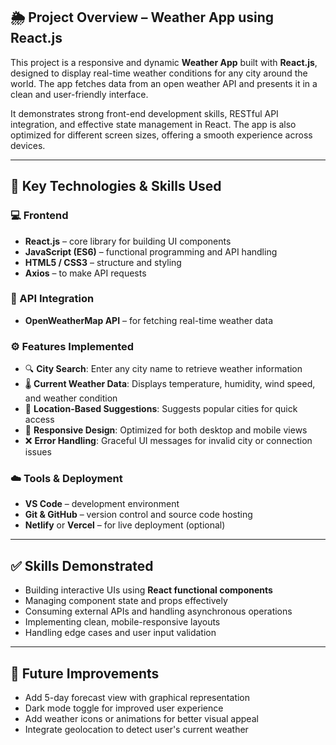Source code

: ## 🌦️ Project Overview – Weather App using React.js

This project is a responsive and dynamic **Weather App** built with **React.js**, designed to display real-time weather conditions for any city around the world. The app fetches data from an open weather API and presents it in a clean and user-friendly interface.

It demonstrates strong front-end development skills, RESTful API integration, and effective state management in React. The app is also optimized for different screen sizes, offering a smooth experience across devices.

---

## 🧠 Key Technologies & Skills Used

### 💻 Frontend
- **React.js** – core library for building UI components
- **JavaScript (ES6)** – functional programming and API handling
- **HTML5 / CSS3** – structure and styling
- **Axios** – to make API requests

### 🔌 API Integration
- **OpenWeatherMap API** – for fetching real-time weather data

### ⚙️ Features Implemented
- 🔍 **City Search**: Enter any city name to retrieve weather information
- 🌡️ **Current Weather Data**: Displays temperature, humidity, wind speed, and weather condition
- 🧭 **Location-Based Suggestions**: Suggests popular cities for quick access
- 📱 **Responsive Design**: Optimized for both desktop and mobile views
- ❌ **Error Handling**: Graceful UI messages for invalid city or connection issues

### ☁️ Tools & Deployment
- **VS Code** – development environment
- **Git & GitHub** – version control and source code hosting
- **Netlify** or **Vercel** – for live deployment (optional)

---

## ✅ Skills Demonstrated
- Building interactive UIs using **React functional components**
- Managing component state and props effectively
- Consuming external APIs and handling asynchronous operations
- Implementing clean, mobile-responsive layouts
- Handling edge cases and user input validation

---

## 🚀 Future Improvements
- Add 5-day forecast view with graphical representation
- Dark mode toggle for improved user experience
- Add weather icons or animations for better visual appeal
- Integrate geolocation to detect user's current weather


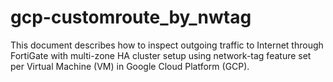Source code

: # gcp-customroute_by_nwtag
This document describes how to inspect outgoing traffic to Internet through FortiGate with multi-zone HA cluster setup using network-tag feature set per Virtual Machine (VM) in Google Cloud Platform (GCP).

* * *

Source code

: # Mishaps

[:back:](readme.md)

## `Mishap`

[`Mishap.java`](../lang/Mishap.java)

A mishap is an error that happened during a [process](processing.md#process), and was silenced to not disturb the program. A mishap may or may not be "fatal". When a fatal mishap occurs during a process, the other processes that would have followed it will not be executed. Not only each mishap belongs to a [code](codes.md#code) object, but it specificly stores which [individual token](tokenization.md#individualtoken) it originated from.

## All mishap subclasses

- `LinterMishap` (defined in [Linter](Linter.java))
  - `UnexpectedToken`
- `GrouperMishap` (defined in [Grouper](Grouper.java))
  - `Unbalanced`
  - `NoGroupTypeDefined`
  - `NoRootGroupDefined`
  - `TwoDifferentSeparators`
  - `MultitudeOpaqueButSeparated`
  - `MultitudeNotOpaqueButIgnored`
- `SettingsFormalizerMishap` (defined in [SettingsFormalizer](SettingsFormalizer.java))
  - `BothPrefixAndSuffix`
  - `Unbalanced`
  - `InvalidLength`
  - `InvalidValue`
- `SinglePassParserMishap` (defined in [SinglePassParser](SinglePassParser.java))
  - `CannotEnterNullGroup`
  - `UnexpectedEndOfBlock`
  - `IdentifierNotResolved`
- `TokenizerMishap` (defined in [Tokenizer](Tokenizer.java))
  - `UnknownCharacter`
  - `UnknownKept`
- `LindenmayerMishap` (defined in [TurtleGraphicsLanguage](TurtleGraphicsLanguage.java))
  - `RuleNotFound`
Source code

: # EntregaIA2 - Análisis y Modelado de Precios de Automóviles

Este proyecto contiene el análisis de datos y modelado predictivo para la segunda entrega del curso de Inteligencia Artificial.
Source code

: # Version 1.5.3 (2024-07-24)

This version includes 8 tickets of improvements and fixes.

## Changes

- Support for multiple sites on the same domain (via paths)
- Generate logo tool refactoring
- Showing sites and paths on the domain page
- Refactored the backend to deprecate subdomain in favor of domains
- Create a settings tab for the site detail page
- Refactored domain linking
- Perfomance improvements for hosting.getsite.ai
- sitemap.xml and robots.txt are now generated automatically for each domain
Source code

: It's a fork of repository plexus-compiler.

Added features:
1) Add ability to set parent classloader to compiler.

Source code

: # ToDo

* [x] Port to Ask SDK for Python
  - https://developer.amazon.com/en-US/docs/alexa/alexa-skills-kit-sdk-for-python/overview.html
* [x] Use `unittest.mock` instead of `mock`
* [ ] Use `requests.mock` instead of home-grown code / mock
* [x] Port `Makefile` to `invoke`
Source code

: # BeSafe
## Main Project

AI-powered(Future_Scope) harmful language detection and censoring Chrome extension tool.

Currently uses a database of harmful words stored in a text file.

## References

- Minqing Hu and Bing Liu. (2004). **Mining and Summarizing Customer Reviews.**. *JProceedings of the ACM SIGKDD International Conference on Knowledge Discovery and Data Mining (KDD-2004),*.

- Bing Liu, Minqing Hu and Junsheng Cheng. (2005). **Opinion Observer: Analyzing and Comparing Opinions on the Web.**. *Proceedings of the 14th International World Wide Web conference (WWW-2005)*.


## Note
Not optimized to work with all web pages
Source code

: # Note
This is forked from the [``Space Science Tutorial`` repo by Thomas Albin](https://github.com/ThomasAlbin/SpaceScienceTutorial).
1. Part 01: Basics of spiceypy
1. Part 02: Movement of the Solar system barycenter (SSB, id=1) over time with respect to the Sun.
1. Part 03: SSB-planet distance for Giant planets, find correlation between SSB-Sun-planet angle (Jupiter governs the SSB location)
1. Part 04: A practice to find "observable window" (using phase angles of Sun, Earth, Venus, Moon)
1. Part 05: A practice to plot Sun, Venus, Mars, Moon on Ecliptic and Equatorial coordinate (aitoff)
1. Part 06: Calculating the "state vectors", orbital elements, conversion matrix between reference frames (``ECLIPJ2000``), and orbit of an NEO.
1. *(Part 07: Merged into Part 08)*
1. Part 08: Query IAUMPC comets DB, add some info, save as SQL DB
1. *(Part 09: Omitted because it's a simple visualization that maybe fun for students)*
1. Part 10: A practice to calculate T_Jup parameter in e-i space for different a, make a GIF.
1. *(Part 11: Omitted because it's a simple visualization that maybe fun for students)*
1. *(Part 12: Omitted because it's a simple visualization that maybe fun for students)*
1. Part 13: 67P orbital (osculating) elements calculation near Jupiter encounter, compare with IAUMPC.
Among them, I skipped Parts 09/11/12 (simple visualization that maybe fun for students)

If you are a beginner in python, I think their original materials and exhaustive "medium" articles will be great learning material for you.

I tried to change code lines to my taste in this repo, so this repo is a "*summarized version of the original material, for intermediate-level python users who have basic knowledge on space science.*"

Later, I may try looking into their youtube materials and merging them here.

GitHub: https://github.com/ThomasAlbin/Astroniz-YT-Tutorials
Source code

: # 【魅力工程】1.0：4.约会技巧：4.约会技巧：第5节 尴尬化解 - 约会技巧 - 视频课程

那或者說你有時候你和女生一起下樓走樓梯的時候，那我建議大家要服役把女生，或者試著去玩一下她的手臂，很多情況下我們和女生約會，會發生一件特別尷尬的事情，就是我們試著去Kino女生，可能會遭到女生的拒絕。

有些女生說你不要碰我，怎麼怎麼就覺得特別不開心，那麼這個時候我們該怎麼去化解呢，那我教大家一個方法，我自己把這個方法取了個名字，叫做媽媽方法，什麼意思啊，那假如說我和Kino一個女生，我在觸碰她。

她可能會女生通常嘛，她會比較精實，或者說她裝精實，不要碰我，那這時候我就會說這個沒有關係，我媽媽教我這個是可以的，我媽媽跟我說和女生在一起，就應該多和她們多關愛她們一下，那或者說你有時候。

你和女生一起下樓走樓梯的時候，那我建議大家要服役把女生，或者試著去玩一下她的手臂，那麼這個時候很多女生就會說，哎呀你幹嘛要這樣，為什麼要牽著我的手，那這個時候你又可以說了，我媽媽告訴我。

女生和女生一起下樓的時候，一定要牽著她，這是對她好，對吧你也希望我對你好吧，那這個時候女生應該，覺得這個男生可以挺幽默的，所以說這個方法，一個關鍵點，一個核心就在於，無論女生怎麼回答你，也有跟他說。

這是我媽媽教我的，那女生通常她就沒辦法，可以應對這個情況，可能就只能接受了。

...

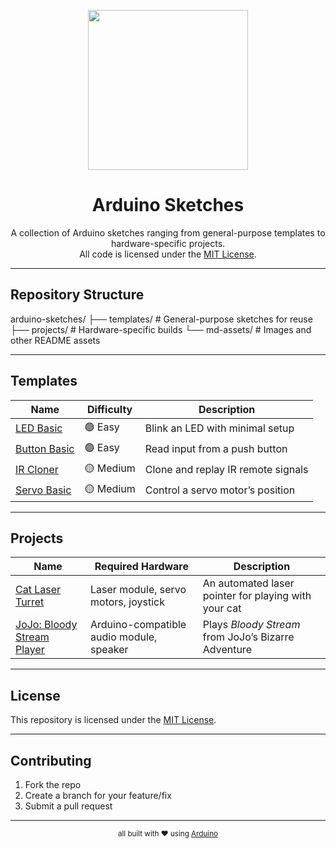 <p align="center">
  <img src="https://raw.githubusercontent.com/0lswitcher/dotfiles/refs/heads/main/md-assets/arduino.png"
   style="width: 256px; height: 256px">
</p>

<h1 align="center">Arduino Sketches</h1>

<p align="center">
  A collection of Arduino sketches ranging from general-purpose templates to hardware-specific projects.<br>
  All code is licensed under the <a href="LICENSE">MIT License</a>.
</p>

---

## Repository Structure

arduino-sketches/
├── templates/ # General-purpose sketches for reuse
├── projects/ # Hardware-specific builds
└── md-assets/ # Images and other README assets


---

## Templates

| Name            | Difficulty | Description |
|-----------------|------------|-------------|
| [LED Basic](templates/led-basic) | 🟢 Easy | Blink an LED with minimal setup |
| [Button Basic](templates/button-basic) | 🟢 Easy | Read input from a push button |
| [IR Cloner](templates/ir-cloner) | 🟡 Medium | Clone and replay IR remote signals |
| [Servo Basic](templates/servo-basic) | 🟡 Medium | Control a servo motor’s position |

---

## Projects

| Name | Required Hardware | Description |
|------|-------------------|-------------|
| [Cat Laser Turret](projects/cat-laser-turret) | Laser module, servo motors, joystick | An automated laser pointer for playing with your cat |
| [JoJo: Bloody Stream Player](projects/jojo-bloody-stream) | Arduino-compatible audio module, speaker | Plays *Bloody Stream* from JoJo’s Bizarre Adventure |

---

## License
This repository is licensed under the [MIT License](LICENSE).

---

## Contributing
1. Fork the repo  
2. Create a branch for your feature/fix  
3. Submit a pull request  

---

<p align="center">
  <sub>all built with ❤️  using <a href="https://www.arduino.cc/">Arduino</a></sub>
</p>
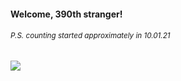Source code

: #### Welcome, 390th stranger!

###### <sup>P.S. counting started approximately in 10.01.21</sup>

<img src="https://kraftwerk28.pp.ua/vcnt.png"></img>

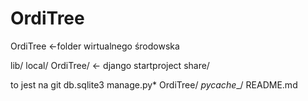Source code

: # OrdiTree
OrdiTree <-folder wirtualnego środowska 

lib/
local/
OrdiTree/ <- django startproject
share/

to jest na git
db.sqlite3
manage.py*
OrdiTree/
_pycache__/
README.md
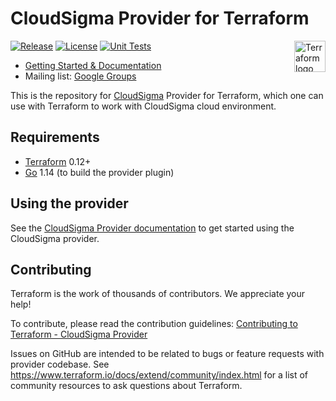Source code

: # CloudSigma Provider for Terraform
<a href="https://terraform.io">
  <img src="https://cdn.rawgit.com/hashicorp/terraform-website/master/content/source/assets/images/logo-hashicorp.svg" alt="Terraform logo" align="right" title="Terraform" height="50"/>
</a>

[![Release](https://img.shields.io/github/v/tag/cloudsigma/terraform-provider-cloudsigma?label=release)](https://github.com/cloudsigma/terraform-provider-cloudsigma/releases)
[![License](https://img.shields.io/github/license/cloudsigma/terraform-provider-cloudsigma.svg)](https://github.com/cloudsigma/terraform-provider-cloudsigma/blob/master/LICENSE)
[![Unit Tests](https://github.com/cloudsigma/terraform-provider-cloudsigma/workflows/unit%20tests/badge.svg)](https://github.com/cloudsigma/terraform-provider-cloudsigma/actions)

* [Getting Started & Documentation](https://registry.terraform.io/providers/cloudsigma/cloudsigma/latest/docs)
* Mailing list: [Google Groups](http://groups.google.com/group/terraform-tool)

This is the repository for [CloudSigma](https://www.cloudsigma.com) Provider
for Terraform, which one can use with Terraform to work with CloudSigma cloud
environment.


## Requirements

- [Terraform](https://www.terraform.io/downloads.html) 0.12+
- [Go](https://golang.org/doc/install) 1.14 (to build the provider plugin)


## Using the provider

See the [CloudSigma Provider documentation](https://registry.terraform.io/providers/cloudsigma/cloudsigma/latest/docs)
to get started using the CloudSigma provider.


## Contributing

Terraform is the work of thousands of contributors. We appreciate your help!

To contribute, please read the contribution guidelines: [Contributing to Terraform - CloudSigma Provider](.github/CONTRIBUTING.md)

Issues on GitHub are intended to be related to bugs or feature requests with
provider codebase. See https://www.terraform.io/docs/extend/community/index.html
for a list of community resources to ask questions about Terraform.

• Required action: Scan the entries above for the word "other". Report the lines that hold it.

• Answer area:
A mishap is an error that happened during a [process](processing.md#process), and was silenced to not disturb the program. A mishap may or may not be "fatal". When a fatal mishap occurs during a process, the other processes that would have followed it will not be executed. Not only each mishap belongs to a [code](codes.md#code) object, but it specificly stores which [individual token](tokenization.md#individualtoken) it originated from.
└── md-assets/ # Images and other README assets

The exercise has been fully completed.